A Clockwork Orange

Film lexicographer David Thomson sees this is the clearest evidence of Kubrick's "art director's cinema", where narrative is sacrificed on the altar of set design. I think 2001 is far worse in that respect. That film was state of the art and knew it – lovingly lingering over its innovations and making large sections ponderous and boring to this viewer. 2001's narrative is also less satisfying, being simply a series of repeating grandiose developments that obliquely mirror each other, and are too open to interpretation to really mean very much in the final analysis. The structure of A Clockwork Orange has a more satisfying circularity: the protagonist's actions in the first half of the film coming back to bite him in the second.

Anthony Burgess's Catholicism-inflected worries about the suppression of free will by new-fangled techniques of psychological manipulation come through in Kubrick's adaptation, but aren't as interesting now given that the mass use of aversion therapy for political control has not come to pass. In any case, the film isn't particularly interested in the causes of Alex's sociopathy and addiction to "ultraviolence" – something he shares with the majority of the young (male) characters in the film and seems therefore to be at least partly down to wider currents in the culture. It may reflect contemporary concerns that the lifting of social constraints on personal behaviour in the 60s would unleash the very worst in teenagers and lead to the collapse of all moral authority. Certainly Kubrick believed it – pulling his own film from being distributed in the UK after what looked like a copycat murder.

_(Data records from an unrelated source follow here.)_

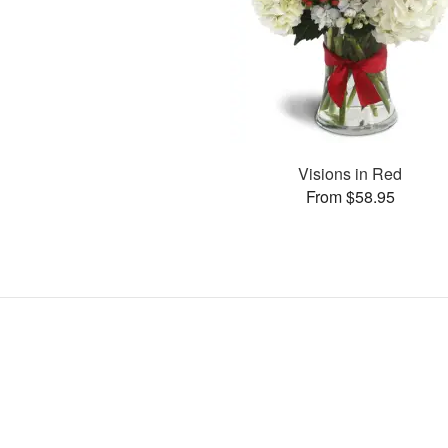
Visions in Red
From $58.95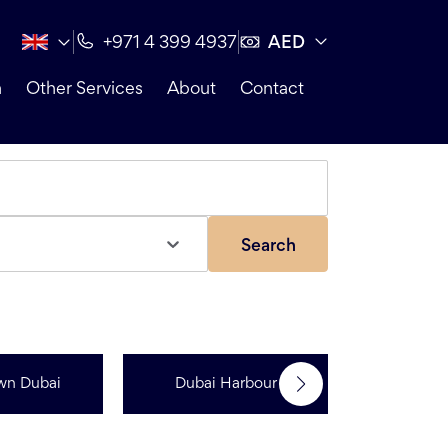
AED
+971 4 399 4937
n
Other Services
About
Contact
Search
wn Dubai
Dubai Harbour
Dubai Sp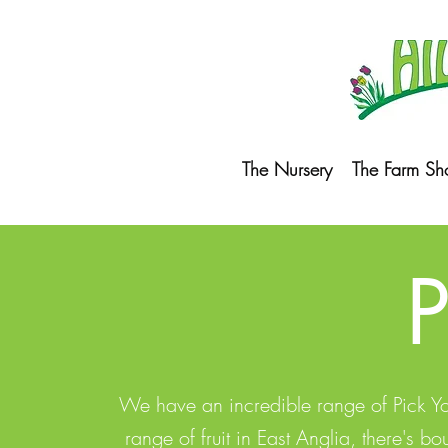
The Nursery
The Farm Sh
We have an incredible range of Pick Your
range of fruit in East Anglia, there's 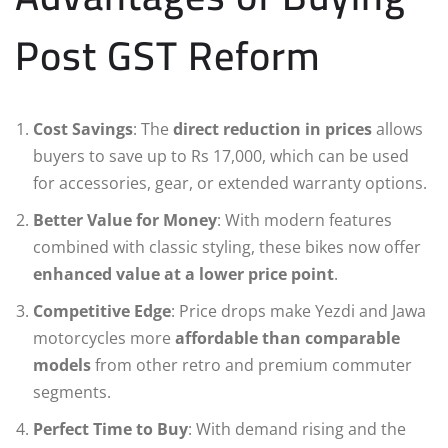
Post GST Reform
Cost Savings
: The
direct reduction in prices
allows
buyers to save up to Rs 17,000, which can be used
for accessories, gear, or extended warranty options.
Better Value for Money
: With modern features
combined with classic styling, these bikes now offer
enhanced value at a lower price point
.
Competitive Edge
: Price drops make Yezdi and Jawa
motorcycles more
affordable than comparable
models
from other retro and premium commuter
segments.
Perfect Time to Buy
: With demand rising and the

It's hard to conjure that sense of moral panic now, given today's teenagers appear to be more clean-living than their parents used to be at the same age. What's harder to grasp is the film's critique of both reactionary politicians' attempts to clamp down on lawlessness, and the liberal resistance movement who wish to utilise these new techniques of reforming criminals to institute a kind of inward tyranny, where the freedom to choose is eliminated and people are conditioned to be docile and non-violent. Alex is caught up within the conspiracies of these two tendencies, and the final image of the film is one of dark triumph, showing that neither the police nor the psychologists can dampen the antisocial passions raging in the heart of man.